━━━ Information ━━━
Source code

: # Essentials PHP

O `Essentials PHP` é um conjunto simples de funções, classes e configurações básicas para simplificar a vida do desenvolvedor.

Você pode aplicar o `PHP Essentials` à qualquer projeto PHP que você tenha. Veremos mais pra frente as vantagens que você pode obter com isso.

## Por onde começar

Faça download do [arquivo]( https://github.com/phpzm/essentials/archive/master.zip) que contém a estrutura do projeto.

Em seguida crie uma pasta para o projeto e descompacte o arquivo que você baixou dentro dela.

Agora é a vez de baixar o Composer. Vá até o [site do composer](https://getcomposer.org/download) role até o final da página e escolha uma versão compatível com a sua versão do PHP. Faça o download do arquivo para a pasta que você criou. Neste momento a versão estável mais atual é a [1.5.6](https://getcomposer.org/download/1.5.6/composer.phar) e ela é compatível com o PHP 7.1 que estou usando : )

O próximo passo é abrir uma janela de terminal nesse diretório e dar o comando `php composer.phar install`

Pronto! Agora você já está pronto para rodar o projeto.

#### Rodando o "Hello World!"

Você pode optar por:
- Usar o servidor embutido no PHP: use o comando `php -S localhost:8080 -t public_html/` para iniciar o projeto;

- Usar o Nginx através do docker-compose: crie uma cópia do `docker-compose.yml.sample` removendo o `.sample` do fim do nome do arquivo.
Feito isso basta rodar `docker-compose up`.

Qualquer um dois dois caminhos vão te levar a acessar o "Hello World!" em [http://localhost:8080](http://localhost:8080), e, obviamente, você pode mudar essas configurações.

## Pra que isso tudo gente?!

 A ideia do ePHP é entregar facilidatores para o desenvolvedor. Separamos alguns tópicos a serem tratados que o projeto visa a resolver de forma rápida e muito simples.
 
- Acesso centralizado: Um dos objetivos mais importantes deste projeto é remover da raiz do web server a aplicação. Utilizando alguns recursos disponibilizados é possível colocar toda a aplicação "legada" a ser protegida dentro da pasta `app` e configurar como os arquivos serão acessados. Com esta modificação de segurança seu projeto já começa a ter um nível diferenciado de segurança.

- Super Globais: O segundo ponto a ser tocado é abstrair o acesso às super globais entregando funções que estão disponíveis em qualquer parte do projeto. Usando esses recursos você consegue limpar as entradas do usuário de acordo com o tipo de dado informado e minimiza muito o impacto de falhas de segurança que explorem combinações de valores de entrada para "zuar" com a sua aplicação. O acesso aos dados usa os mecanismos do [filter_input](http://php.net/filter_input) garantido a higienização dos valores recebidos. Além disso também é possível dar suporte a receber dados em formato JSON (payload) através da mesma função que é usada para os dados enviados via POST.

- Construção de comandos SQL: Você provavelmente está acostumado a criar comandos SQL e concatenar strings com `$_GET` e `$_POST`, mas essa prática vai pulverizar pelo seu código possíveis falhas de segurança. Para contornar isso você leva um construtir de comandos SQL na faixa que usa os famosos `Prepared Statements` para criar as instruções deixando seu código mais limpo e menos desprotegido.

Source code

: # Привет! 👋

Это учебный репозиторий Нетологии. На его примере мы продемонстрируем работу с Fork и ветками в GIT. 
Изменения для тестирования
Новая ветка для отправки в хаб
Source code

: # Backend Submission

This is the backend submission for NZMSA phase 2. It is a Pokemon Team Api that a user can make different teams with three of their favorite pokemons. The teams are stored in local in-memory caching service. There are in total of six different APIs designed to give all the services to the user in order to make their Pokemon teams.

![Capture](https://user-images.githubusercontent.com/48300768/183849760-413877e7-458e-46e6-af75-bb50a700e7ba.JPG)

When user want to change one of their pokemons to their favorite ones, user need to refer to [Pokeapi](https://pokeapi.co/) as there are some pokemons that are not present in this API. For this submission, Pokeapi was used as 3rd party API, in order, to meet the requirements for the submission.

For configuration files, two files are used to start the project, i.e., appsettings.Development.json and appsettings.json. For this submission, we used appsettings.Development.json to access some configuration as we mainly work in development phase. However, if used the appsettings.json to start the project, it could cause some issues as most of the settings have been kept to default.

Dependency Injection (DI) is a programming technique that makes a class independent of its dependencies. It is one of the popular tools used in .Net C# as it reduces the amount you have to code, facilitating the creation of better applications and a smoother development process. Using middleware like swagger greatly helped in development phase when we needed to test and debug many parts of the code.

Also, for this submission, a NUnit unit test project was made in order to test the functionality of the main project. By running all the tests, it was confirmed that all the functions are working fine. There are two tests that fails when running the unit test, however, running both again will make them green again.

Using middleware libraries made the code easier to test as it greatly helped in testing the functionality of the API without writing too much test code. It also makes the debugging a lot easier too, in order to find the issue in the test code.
━━━
From the first line above through the line that contains "A ideia do ePHP", quote each line exactly. Output nothing more.

Source code

: # Essentials PHP

O `Essentials PHP` é um conjunto simples de funções, classes e configurações básicas para simplificar a vida do desenvolvedor.

Você pode aplicar o `PHP Essentials` à qualquer projeto PHP que você tenha. Veremos mais pra frente as vantagens que você pode obter com isso.

## Por onde começar

Faça download do [arquivo]( https://github.com/phpzm/essentials/archive/master.zip) que contém a estrutura do projeto.

Em seguida crie uma pasta para o projeto e descompacte o arquivo que você baixou dentro dela.

Agora é a vez de baixar o Composer. Vá até o [site do composer](https://getcomposer.org/download) role até o final da página e escolha uma versão compatível com a sua versão do PHP. Faça o download do arquivo para a pasta que você criou. Neste momento a versão estável mais atual é a [1.5.6](https://getcomposer.org/download/1.5.6/composer.phar) e ela é compatível com o PHP 7.1 que estou usando : )

O próximo passo é abrir uma janela de terminal nesse diretório e dar o comando `php composer.phar install`

Pronto! Agora você já está pronto para rodar o projeto.

#### Rodando o "Hello World!"

Você pode optar por:
- Usar o servidor embutido no PHP: use o comando `php -S localhost:8080 -t public_html/` para iniciar o projeto;

- Usar o Nginx através do docker-compose: crie uma cópia do `docker-compose.yml.sample` removendo o `.sample` do fim do nome do arquivo.
Feito isso basta rodar `docker-compose up`.

Qualquer um dois dois caminhos vão te levar a acessar o "Hello World!" em [http://localhost:8080](http://localhost:8080), e, obviamente, você pode mudar essas configurações.

## Pra que isso tudo gente?!

 A ideia do ePHP é entregar facilidatores para o desenvolvedor. Separamos alguns tópicos a serem tratados que o projeto visa a resolver de forma rápida e muito simples.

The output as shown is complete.